Report each line of the entries below that contains the string "separately".

(Recorded data)
▼▼▼
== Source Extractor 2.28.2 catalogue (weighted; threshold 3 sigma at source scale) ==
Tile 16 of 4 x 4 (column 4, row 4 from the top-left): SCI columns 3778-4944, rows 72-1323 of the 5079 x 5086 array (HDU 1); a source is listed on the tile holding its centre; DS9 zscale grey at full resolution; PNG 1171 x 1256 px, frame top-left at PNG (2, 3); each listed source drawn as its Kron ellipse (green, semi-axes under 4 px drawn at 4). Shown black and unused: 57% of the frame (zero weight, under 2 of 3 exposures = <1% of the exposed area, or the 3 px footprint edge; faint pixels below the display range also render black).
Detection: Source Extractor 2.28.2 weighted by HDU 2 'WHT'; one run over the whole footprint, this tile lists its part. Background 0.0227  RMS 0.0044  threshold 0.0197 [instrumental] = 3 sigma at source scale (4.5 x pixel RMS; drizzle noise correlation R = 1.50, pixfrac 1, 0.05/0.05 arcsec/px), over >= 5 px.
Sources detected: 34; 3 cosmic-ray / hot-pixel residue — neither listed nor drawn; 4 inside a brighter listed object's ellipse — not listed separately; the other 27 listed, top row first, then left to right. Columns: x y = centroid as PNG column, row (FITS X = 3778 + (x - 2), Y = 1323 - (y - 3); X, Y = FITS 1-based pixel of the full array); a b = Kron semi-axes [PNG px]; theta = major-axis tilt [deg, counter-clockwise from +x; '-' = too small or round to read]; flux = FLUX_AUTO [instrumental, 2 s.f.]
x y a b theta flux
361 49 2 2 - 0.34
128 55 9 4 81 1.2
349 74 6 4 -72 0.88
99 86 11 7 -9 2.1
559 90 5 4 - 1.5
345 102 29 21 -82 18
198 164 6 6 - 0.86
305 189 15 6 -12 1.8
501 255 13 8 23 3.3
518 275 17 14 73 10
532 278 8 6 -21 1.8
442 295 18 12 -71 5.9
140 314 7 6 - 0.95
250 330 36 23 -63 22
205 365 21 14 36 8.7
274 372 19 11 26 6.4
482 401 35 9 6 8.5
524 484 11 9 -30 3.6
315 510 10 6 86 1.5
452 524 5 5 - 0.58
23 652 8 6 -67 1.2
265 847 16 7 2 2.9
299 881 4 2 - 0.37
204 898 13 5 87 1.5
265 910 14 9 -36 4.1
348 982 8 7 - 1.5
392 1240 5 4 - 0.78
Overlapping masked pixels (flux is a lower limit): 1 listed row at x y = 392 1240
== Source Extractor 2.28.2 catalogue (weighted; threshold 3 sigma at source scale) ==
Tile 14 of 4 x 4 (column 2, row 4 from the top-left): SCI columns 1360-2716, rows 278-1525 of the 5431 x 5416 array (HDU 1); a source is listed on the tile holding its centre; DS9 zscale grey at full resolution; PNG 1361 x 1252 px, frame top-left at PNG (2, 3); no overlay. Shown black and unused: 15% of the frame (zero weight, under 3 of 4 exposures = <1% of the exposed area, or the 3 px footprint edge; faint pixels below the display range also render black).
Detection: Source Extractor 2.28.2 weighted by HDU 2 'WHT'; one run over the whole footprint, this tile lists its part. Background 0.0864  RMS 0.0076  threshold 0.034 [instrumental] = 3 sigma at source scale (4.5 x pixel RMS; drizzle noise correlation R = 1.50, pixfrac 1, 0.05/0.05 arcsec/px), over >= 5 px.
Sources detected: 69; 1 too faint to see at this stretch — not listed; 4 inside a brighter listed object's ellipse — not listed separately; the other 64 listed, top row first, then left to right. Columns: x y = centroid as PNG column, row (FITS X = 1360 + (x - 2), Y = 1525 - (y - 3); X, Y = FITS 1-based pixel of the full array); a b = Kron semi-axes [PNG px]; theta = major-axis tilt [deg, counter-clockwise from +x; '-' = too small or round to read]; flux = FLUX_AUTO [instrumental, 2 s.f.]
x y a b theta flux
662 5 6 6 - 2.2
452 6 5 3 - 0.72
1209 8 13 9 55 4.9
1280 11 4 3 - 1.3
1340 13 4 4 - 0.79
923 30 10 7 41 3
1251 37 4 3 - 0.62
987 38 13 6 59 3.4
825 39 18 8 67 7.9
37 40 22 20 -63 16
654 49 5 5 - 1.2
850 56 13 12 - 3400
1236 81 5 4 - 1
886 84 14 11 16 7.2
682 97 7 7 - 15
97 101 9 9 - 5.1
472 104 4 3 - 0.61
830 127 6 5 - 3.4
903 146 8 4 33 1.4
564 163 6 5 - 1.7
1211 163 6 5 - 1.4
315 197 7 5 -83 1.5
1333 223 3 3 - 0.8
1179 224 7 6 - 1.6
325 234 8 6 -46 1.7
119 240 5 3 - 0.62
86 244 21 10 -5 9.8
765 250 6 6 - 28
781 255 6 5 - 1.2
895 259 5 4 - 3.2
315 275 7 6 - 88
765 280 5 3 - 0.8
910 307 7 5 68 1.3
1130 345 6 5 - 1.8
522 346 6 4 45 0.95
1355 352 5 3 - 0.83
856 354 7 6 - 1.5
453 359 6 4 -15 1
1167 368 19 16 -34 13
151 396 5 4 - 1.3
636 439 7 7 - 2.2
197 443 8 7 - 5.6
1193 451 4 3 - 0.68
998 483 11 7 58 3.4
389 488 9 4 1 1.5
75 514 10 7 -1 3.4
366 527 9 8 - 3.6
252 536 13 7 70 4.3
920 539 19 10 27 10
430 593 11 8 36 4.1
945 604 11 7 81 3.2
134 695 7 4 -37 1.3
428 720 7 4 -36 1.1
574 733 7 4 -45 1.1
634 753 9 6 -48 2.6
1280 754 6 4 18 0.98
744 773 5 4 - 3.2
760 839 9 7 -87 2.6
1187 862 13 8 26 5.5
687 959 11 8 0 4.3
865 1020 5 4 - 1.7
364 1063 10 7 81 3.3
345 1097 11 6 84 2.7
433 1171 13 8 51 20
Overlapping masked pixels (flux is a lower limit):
▲▲▲
*EXERCISE RESULT*:
Sources detected: 34; 3 cosmic-ray / hot-pixel residue — neither listed nor drawn; 4 inside a brighter listed object's ellipse — not listed separately; the other 27 listed, top row first, then left to right. Columns: x y = centroid as PNG column, row (FITS X = 3778 + (x - 2), Y = 1323 - (y - 3); X, Y = FITS 1-based pixel of the full array); a b = Kron semi-axes [PNG px]; theta = major-axis tilt [deg, counter-clockwise from +x; '-' = too small or round to read]; flux = FLUX_AUTO [instrumental, 2 s.f.]
Sources detected: 69; 1 too faint to see at this stretch — not listed; 4 inside a brighter listed object's ellipse — not listed separately; the other 64 listed, top row first, then left to right. Columns: x y = centroid as PNG column, row (FITS X = 1360 + (x - 2), Y = 1525 - (y - 3); X, Y = FITS 1-based pixel of the full array); a b = Kron semi-axes [PNG px]; theta = major-axis tilt [deg, counter-clockwise from +x; '-' = too small or round to read]; flux = FLUX_AUTO [instrumental, 2 s.f.]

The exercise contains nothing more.